**Work to be completed**. Copy word for word from the "Heterodoxy Meltdown?" text below, from "It is a common" to "some people think.".

**Passage to read**.
Heterodoxy Meltdown?

What would happen in Ori’s hypothetical mass teshuva of heterodox clergy? Would the laity become observant, or would they opt out of Judaism?

My guess is that most would do neither. In fact, most would do nothing at all. That is because so many outside of Orthodoxy affiliate out of convenience, not conviction.

It is a common historical error to blame the meltdown of traditional life in Europe on Reform, and the bolting of the masses from American Orthodoxy on Conservative. That’s just not the way it happened.

To be sure, they contributed – and took an awful toll on Jewish continuity. But they didn’t cause as much of it as some people think.

It wasn’t Reform that lured the masses of Western European Jewry from observance. It was the breaching of the ghetto walls. Jews ran headlong from the ghetto, desperately trying to escape poverty and persecution. Reform, at least at the beginning, didn’t try to entice people out of the ghetto. The sprinters didn’t need prodding; for the most part, they had already left. Reform tried to lure them back into some sort of connection with their Jewishness. While we would regard what Reform offered as a scarecrow-like effigy of the original, the fact remained that Reform thought it was reclaiming souls, rather than liberating the entirely committed from the shackles of their past.

**Source information**.
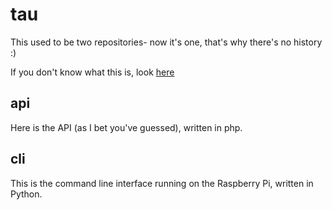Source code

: # tau
This used to be two repositories- now it's one, that's why there's no history :)

If you don't know what this is, look [here](https://onno-eberhard.appspot.com/tau)

## api
Here is the API (as I bet you've guessed), written in php.

## cli
This is the command line interface running on the Raspberry Pi, written in Python.
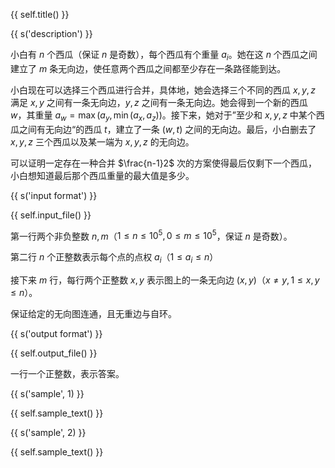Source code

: {{ self.title() }}

{{ s('description') }}

小白有 $n$ 个西瓜（保证 $n$ 是奇数），每个西瓜有个重量 $a_i$。她在这 $n$ 个西瓜之间建立了 $m$ 条无向边，使任意两个西瓜之间都至少存在一条路径能到达。

小白现在可以选择三个西瓜进行合并，具体地，她会选择三个不同的西瓜 $x,y,z$ 满足 $x,y$ 之间有一条无向边，$y,z$ 之间有一条无向边。她会得到一个新的西瓜 $w$，其重量 $a_w=\max(a_y,\min(a_x,a_z))$。接下来，她对于”至少和 $x,y,z$ 中某个西瓜之间有无向边“的西瓜 $t$，建立了一条 $(w,t)$ 之间的无向边。最后，小白删去了 $x,y,z$ 三个西瓜以及某一端为 $x,y,z$ 的无向边。

可以证明一定存在一种合并 $\frac{n-1}2$ 次的方案使得最后仅剩下一个西瓜，小白想知道最后那个西瓜重量的最大值是多少。

{{ s('input format') }}

{{ self.input_file() }}

第一行两个非负整数 $n,m$（$1\le n\le 10^5,0\leq m\leq 10^5$，保证 $n$ 是奇数）。

第二行 $n$ 个正整数表示每个点的点权 $a_i$（$1\le a_i\le n$）

接下来 $m$ 行，每行两个正整数 $x,y$ 表示图上的一条无向边 $(x,y)$（$x\ne y,1\le x,y\le n$）。

保证给定的无向图连通，且无重边与自环。

{{ s('output format') }}

{{ self.output_file() }}

一行一个正整数，表示答案。

{{ s('sample', 1) }}

{{ self.sample_text() }}

{{ s('sample', 2) }}

{{ self.sample_text() }}

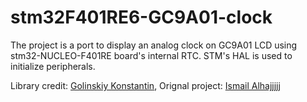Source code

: # stm32F401RE6-GC9A01-clock
The project is a port to display an analog clock on GC9A01 LCD using stm32-NUCLEO-F401RE board's internal RTC. STM's HAL is used to initialize peripherals.

Library credit: [Golinskiy Konstantin](https://github.com/GolinskiyKonstantin),
Orignal project: [Ismail Alhajjjjj](https://github.com/offpic/GC9A01-DMA-TFT-STM32-STM32F401-CLOCK)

**Task answer**.
It is a common historical error to blame the meltdown of traditional life in Europe on Reform, and the bolting of the masses from American Orthodoxy on Conservative. That’s just not the way it happened.

To be sure, they contributed – and took an awful toll on Jewish continuity. But they didn’t cause as much of it as some people think.